Commands and usage¶
Catalogue overview¶
The catalogue tool comes with four commands (engage, disengage, compare, config).
The first two commands (engage, disengage) both require similar arguments and should be run consecutively.
config is an optional command that can be run to generate a configuration file of arguments values for the other three commands.
USAGE
catalogue [-h] <command> [<arg1>] ... [<argN>]
ARGUMENTS
<command> The command to execute
<arg> The arguments of the command
GLOBAL OPTIONS
-h (--help) Display help message.
AVAILABLE COMMANDS
engage Run before an analysis. Saves hashes of `input_data` and `code`.
disengage Run after an analysis. Check `input_data` and `code` hashes now
are the same as at `engage`. Hash `output_data` and save all
hashes to a `TIMESTAMP.json` file.
compare Compare hashes.
config Create a configuration file of arguments that will be used by
by the other commands.
Note that all arguments have default values which will be used if they are not provided. To see these use:
catalogue <command> -h
Available commands¶
engage¶
This command is run before an analysis is conducted:
catalogue engage --input_data <data directory> --code <code directory>
Replace <data directory> and <code directory> with the path to the data and code directories. In practice, this might look something like this:
catalogue engage --input_data data_dir --code code_dir
This will do a series of things. First it will check that the git working tree in our code folder is clean. It gives users a choice:
Working directory contains uncommitted changes.
Do you want to stage and commit all changes? (y/[n])

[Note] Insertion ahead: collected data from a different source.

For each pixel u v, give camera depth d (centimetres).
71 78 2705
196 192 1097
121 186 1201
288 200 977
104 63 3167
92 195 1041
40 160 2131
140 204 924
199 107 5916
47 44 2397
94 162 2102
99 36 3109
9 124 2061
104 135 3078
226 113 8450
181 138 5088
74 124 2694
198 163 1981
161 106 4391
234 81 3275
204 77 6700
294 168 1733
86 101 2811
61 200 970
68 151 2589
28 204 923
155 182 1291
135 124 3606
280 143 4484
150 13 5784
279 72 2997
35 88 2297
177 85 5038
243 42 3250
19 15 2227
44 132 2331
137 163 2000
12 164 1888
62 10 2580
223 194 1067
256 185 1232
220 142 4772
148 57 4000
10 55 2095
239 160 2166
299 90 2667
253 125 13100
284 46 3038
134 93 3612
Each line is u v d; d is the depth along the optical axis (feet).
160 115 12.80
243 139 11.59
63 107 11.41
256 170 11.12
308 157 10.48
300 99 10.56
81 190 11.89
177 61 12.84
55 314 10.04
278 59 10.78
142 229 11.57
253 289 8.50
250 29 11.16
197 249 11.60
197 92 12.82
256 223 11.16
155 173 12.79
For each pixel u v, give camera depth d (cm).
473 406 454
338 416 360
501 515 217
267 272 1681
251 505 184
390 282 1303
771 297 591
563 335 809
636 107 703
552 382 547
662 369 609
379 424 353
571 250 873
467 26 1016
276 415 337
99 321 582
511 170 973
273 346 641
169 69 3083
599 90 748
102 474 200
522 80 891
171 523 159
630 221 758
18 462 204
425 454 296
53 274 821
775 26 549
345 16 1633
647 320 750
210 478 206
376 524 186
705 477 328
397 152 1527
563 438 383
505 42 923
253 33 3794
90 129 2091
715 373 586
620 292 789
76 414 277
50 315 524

If we choose to proceed, catalogue will stage and commit all changes in the code directory. Next it will create a temporary file .lock in json format:
//catalogue_results/.lock
{
"timestamp" : {
"engage": "<timestamp (of catalogue engage)>"
},
"input_data": {
"<data directory>" : "<hash of directory>"
},
"code" : {
"<code directory>": "<latest git commit hash>"
}
}
Once catalogue is engaged, you can run your analysis.
disengage¶
The disengage command is run immediately after finishing an analysis to version the results.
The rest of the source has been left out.